Whether a gritty drama or far-flung space opera, good cinema comes from telling true stories. Clinging to stereotypes just isn’t going to cut it with a lot of seasoned filmgoers today. One classic example of said stereotypes is Ireland and its people, where popular imagery and old tropes make for a huge contrast with the strong quality of filmmaking coming out of the island, in spite of its relatively small size.
Some instances of lazy Irish stereotypes on the silver screen almost seem to have been designed to make us squirm. Take Ron Howard’s 1992 schmaltzy epic Far and Away, for instance, the bizarrely awkward script of which has been fingered as among the most cringeworthy. Some of the small screen examples are probably worse, such as the incompetent builder O’Reilly featured in Fawlty Towers. The same has happened in video games, as anyone who remembers Patrick McReary from GTA IV — complete with an alcoholic father and penchant for singing and fighting — will attest.
Imagery associated with Ireland has filtered into mainstream culture in ways that are less so offensive as intentionally goofy. Consider the use of a popular Irish myth in the comedy-horror Leprechaun film series. In video games, too, the previously-unreleased SNES hidden gem Nightmare Busters featuring a card-slinging leprechaun protagonist was finally released in 2013. You can find some popular depictions of Ireland among the Cheeky Bingo Jackpot slots. These include titles such as Leprechaun’s Luck Cash Collect and Lock o’The Irish, which both trade heavily on luck, Irish myths and the colour green, so synonymous with the Emerald Isle. Whilst these are clever workings of accepted Irish imagery, they don’t particularly represent modern-day Ireland. The same goes even for less kitsch efforts — the Wrath of the Druids expansion for Assassin’s Creed Valhalla is set well over a thousand years ago, for instance.
For a real flavour of modern Ireland, though, there are plenty of great flicks to throw on. Here’s our top pick.

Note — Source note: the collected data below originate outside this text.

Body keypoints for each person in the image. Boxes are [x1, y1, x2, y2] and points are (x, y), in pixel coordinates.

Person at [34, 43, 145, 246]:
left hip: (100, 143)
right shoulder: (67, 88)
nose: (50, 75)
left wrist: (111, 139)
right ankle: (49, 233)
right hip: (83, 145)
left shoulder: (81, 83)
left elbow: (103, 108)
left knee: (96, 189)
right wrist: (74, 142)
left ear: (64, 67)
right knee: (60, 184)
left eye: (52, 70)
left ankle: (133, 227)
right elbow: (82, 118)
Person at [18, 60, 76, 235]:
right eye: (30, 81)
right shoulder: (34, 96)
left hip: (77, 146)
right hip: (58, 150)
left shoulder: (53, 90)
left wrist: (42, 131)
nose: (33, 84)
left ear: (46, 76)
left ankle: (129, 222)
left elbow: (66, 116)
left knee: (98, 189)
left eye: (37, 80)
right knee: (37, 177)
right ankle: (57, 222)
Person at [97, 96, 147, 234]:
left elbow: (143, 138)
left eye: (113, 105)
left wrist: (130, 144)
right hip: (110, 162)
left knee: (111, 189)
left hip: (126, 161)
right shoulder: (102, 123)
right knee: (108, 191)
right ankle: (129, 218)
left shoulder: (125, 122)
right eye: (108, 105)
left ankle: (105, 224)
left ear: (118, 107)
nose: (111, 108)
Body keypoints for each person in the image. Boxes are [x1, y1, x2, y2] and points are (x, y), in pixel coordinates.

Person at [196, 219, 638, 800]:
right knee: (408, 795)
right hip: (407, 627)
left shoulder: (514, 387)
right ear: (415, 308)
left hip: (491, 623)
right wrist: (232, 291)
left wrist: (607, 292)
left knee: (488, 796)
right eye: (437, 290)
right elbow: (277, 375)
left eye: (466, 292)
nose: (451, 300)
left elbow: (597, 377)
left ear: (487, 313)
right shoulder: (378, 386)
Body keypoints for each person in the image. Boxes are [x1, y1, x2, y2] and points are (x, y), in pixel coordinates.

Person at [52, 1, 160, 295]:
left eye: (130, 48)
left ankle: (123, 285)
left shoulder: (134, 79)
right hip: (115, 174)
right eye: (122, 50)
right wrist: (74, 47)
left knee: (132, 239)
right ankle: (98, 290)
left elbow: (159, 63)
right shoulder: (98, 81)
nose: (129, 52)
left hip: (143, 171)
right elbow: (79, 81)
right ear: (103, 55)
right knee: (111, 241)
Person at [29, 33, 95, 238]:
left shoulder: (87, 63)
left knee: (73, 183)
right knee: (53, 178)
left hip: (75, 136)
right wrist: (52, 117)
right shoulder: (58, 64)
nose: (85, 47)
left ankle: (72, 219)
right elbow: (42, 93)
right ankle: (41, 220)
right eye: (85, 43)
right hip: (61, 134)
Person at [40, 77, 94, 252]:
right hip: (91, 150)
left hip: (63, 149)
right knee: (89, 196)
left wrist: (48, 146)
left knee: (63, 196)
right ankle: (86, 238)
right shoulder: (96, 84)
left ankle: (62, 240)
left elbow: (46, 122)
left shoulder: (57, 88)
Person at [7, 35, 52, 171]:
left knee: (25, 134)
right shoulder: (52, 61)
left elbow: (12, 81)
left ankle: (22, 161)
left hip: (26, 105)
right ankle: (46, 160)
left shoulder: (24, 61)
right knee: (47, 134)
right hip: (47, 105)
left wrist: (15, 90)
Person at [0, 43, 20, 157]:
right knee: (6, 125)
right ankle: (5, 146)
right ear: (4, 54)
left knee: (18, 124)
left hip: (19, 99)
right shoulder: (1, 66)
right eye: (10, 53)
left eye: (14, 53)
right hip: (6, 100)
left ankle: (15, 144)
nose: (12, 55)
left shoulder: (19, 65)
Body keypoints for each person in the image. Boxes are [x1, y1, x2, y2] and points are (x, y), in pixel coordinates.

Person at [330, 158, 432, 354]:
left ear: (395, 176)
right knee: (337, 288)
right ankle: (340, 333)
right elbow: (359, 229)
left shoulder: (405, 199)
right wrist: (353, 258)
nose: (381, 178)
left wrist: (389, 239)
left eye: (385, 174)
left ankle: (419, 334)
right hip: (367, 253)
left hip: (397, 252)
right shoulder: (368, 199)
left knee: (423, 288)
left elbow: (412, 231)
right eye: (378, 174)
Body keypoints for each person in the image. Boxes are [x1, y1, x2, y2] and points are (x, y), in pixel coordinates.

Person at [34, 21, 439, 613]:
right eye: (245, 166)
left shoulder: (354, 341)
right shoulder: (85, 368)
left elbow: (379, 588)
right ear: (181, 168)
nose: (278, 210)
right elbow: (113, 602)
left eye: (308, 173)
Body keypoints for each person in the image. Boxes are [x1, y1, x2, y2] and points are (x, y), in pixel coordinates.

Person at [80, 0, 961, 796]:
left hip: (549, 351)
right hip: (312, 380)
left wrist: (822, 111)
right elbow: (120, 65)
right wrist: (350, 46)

Released in 2003 and enormously successful at home, Intermission offers something of a slice of Dublin of the time. The film has a bit of an Irish all-star cast, with Colin Farrell, Colm Meaney and Cillian Murphy all vying for your heartiest chuckle. Shirley Henderson’s quirky sub-plot performance steals the show a bit, but the likeable anti-hero stories that string together to form the bedrock of the piece will have you vacillating between amusement and tension.
Irish entertainment includes more than its fair share of comedy, such as Stones in His Pockets, a play that recently finished its run at the Lyric theatre. But if you want said comedy blended with drama and wrapped in the warm embrace of an 80s hits soundtrack, Sing Street has you covered. Yes, the father is a heavy drinker, but writer-director John Carney neatly avoids making this or other elements cliches to deliver a toe-tapping, tear-jerking classic.
The Secret of Kells
Ok so this one does have a historical-mythical setting, but this beautiful animation and its folklore follow-ups, The Song of the Sea and Wolfwalkers, show that there’s much more to the country’s legends than just leprechauns. Set in the 9th century, a dramatic period that the grittier Assassin’s Creed team were also drawn to, The Secret of Kells touches on some of the aspects that helped to form modern Irish society. This is one for all the family, and a gorgeously stylised introduction to an important feature of Irish culture.
Irish cinema has a spunk that many have come to expect from its people. But over the years, that has expressed itself with great variety and refinement.